Au-delà de cet enjeu, les citoyens et collaborateurs attendent de plus en plus des entreprises qu’elles prennent le relais des pouvoirs publics. Nous en sommes conscients même si un des enjeux de la société à mission est de ne pas se disperser voire de se perdre en voulant évoquer tous les sujets. Il faut savoir placer le curseur pour éviter de trop embrasser. Une entreprise, si elle se doit d’être active sur tous les aspects de la vie de ses collaborateurs, ne peut pas pour autant tout inclure dans ses objectifs sociaux et sociétaux.
Ce nouveau statut pousse pourtant Korian à s’engager plus fortement. Pensez-vous que les entreprises doivent jouer un rôle encore plus important dans la résolution des grands défis de société ?
Le statut de l’entreprise est ce qui fonde l’entreprise.

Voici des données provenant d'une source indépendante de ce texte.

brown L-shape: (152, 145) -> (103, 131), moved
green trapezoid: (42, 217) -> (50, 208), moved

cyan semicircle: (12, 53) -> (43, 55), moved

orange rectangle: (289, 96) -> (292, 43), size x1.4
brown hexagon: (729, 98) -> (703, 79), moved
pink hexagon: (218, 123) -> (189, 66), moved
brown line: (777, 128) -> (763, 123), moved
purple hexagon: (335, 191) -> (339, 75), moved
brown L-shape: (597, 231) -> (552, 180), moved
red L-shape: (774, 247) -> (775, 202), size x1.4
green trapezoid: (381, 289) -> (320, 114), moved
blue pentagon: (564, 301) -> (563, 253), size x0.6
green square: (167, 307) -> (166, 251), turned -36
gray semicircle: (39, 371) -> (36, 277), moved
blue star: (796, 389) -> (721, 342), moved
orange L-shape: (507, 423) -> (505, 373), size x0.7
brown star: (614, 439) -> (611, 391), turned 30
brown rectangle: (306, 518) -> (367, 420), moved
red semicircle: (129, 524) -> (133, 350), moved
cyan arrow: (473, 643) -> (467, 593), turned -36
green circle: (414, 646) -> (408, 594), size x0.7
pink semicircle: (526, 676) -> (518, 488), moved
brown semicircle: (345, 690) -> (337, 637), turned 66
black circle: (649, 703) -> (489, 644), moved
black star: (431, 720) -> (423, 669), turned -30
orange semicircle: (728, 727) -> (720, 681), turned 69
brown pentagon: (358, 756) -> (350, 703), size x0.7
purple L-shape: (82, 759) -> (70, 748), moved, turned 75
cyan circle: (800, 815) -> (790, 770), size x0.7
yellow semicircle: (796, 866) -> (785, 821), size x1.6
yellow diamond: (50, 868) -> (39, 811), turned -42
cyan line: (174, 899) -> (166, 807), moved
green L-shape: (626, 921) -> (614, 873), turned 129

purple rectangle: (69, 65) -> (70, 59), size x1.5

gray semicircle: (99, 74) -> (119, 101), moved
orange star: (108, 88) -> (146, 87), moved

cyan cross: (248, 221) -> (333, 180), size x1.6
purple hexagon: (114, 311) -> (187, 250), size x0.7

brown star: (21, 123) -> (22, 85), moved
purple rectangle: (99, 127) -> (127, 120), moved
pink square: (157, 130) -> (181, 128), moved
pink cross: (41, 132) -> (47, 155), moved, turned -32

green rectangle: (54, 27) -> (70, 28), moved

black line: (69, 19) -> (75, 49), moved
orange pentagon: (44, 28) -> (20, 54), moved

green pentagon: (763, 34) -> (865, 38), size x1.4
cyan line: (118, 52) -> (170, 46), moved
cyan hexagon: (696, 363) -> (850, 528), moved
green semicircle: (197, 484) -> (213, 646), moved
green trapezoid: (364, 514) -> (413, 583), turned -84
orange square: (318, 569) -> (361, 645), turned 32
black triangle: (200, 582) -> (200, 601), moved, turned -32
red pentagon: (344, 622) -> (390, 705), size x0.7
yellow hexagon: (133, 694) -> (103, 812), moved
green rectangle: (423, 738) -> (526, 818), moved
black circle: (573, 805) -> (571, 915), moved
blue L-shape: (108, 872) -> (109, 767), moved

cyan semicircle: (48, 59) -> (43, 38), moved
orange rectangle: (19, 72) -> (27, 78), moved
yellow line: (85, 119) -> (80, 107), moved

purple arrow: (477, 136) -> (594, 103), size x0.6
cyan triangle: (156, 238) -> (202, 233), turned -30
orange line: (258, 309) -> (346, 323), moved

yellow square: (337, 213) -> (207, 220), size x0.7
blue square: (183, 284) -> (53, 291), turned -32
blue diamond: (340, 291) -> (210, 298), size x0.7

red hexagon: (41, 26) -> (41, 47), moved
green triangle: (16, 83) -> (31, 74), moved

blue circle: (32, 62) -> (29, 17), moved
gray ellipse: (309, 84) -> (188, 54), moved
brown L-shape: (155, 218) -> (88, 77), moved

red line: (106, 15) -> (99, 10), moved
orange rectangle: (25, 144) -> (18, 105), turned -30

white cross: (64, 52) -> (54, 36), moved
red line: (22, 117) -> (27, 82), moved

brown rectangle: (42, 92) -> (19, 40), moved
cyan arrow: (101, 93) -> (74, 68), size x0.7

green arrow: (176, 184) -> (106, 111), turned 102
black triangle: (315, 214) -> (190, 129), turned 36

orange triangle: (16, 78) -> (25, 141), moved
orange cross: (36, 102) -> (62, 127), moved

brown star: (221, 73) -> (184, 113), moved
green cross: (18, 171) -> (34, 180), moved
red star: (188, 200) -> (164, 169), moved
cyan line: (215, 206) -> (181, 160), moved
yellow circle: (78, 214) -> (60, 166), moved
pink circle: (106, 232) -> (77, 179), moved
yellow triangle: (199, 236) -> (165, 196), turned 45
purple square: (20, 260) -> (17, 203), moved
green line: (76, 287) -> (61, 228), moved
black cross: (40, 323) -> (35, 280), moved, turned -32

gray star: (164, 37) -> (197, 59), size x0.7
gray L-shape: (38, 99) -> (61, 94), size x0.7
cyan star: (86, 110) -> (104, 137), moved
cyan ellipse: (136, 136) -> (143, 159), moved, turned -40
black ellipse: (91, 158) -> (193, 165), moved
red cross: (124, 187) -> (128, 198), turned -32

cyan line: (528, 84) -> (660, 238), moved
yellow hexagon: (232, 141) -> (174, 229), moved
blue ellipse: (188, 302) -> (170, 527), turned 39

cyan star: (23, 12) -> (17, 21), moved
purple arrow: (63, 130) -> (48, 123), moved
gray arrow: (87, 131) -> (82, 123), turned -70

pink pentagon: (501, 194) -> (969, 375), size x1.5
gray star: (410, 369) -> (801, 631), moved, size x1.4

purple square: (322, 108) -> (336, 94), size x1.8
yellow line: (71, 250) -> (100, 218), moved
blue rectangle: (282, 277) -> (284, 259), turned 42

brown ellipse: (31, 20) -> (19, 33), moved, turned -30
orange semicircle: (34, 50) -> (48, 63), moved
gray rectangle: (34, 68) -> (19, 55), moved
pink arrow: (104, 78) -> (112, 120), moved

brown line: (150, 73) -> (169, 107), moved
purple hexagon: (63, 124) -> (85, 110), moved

Le fait que ce statut soit opposable à un comité de mission indépendant, neutre sur le sujet, nous oblige à prendre la pleine mesure de nos ambitions et à nous exprimer sur le sujet pour démontrer notre volonté d’avancer. Le niveau d’exigence est très élevé et nous en sommes conscients. Ces engagements nous obligent, mais c’est nous qui l’avons souhaité car nous sommes convaincus que cela va dans la direction souhaitée pour les entreprises socialement responsables et profondément insérées, comme nous, dans les territoires de santé.
Par ailleurs, il faut préciser que c’est un effort budgétaire important mais nous sommes convaincus que les investissements consentis seront bénéfiques. Ce sont des investissements incontournables pour restaurer la confiance et répondre aux interrogations des citoyens que nous sommes. Toutes les thématiques sélectionnées sont essentielles et visent à répondre à la question de la contribution de l’entreprise à son environnement. C’est un cercle vertueux. A nous maintenant d’en être fiers et de prouver que nous méritons ce statut.